» STATED TASK 1
What does the solution in the Haskell FFI thread say to do first?
» STATED TASK 2
From the Haskell FFI thread, extract the passage starting with "But I didn't" and going on through "C and back.".

Search code examples
chaskellffi

Haskell FFI : Using data types in a C program


I wrote a library with Haskell and I would like it to be used in C programs. I have read some documentation about using the foreign export ccall command and the Foreign module.

I have seen some example such as this one but these examples use common C types like Int or Double.

In my library, I created some data types like :

data OrdSymb = SEQ
             | SLT
             | SGT

or recursives with a supplied type :

data MyType a =
        TypeDouble Double
      | TypeInt Int
      | TypeVar a 
      | TypeAdd (MyType a) (MyType a) 

But I didn't find how to use/export these types with the FFI.

How can I export my own data types to C and use them in the foreign declarations to export my functions ?


Solution

  • The short answer to your question is:

    • As has been suggested here and in the comments to your related question, start by fully designing your C API, including the C data representations and C functions you expect to be able to use from C code. This is not a trivial step. The design decisions you make here will influence the approach you take to exporting (AKA marshaling) these Haskell types out to C and back.

» RECORD SET
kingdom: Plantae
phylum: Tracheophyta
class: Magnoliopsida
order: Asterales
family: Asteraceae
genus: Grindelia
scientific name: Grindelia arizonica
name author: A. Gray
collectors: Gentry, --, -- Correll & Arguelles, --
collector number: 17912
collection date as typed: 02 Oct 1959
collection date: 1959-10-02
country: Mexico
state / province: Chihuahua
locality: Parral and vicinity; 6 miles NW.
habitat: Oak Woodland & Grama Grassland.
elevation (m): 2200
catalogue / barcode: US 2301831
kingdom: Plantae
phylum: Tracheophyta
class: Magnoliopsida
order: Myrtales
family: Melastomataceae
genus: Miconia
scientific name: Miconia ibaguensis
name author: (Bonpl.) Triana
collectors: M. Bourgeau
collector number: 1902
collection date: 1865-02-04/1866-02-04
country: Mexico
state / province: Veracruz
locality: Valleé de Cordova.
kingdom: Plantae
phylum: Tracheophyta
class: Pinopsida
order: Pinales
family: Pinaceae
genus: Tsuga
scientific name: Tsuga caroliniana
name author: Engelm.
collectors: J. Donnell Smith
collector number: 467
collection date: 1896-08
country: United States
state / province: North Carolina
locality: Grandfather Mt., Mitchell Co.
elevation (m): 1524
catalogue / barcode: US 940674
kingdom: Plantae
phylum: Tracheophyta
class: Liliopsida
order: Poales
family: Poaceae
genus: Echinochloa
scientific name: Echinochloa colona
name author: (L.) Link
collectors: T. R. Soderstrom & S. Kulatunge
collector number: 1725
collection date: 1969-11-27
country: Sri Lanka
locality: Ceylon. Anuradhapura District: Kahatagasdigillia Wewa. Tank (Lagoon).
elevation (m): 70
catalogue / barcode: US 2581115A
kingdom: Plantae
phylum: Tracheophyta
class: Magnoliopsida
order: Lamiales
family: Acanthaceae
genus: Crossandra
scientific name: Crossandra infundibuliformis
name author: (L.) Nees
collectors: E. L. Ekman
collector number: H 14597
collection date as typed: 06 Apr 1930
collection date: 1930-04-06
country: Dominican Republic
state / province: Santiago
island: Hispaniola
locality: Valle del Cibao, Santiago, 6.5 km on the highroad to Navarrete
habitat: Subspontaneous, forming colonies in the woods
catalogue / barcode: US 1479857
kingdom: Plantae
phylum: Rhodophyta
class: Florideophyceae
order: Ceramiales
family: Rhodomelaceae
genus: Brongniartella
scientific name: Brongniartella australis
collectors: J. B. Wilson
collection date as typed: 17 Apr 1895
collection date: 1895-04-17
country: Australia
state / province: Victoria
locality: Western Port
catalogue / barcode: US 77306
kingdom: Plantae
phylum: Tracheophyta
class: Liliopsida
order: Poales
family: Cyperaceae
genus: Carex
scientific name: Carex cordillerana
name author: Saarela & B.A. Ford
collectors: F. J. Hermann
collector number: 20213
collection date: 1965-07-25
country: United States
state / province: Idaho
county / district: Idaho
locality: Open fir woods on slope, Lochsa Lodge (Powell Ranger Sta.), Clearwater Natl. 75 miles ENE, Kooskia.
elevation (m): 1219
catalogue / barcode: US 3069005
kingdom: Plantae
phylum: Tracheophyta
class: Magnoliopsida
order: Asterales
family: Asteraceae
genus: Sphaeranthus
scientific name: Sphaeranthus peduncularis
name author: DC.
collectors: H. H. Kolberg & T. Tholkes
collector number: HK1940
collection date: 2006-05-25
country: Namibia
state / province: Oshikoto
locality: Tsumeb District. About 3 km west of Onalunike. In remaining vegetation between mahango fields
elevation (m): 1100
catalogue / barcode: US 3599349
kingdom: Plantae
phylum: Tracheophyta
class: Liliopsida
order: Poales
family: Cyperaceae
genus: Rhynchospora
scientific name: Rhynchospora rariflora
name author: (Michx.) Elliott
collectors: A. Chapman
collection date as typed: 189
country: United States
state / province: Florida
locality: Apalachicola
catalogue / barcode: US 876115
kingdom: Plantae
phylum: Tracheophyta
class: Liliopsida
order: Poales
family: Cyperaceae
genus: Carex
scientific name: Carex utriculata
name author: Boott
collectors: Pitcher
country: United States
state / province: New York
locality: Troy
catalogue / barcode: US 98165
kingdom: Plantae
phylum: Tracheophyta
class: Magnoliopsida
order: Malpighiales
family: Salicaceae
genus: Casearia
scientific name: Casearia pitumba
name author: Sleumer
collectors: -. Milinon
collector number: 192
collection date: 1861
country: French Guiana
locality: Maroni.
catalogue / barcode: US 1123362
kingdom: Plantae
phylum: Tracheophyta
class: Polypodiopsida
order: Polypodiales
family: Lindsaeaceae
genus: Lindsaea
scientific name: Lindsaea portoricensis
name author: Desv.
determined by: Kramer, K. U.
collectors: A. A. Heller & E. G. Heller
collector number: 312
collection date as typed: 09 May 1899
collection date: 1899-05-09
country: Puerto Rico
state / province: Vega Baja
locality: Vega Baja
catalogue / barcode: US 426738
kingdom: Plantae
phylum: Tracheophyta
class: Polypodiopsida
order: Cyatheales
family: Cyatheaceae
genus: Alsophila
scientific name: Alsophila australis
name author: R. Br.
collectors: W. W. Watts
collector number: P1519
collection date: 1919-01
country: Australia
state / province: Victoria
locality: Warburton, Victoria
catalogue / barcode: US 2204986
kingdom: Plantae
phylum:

» REPLY 1
Fully design the C API, including the C data representations and C functions you expect to use from C code.

» REPLY 2
But I didn't find how to use/export these types with the FFI.

How can I export my own data types to C and use them in the foreign declarations to export my functions ?


Solution

  • The short answer to your question is:

    • As has been suggested here and in the comments to your related question, start by fully designing your C API, including the C data representations and C functions you expect to be able to use from C code. This is not a trivial step. The design decisions you make here will influence the approach you take to exporting (AKA marshaling) these Haskell types out to C and back.